The RGS-IBG 2015 is about to start in Exeter. It’s a long time I haven’t took part to one RGS-IBG and I am very much looking forward to it: this year program looks great.
At the conference I’ve co-organised two sessions with Tatiana Thieme and Elisabetta Rosa, called The city and the margins: Ethnographic challenges across makeshift urbanism. The sessions are about doing ethnography at the margins today, in the mist of relevant theoretical changes and methodological challenges. We have a great line-up of 8 papers, starting from 9:00 on Wednesday 02 September (Newman Building – Lecture Theatre A/Blue). The program for the two sessions can be found here and here.
Moreover, on Friday 04 September at 9:00 (Peter Chalk – Room 2.5) I’ll be presenting in Lizzie Richardson, Robert Shaw and Jonathan Silver’s session on Producing Urban Life: Fragility and Socio-Cultural Infrastructures (here is the program).
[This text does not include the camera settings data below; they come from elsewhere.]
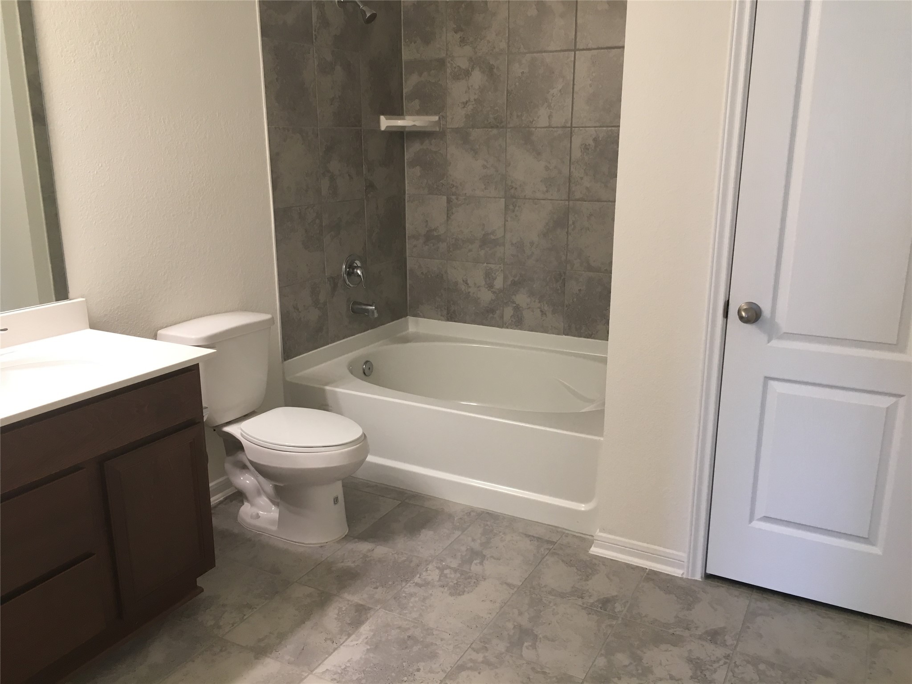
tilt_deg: -14.3
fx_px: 764
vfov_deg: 48.2
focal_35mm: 29
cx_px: 456
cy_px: 342
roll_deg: -0.5
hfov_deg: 61.7
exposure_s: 1/30
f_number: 2.2
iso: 64
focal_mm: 4.15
My paper is entitled The infra-structure of injectable drugs in underground Bucharest. The presentation contains some provisional thoughts around my 2003 and 2014/15 research about the underground canals of Bucharest. You can read the abstract below.
The infra-structure of injectable drugs in underground Bucharest
From outdoor consumption taking place in liminal street spaces to indoor practices of injection in marginalised and neglected neighbourhoods, Bucharest presents a variegated cartography of drug-related activities. This is a map made up of subjects, objects, urban atmospheres, discourses and practices that take different forms and paths accordingly to the relative urban infrastructure involved. The paper focuses on one of the latter, namely the teleheating network (known also as ‘district heating’). The network consists of an vast web of undergrounds pipes connecting a centralised heating system to Bucharest’s flats and offices, which are consequentially warmed up by this provision of hot water. In one of the canals hosting the teleheating pipes, which passes right in front of Bucharest’s main train station, a community of drug users has established its home. There, in four connected underground chambers each measuring roughly 8 meters in length, 2 meters at the maximum height and 1.50 meters wide, the aforementioned community sleep, eat and performs the everyday practices of drug consumption. Relying on extensive ethnographic observations, photo-taking, and interviews undertaken within the premises of the canal, the paper traces and illustrates the socio-material infrastructures characterising this space. This is an assemblage of bodies, veins, syringes, substances, and various relationships of power and affect, which speaks of drug addiction and extreme marginalisation but also of sense of belonging, reciprocal trustiness, and care. The conclusions of the paper highlight the political relevance of investigating this community from its own contextual complexity in order to build a non-normative understanding around drug consumption in contemporary Bucharest.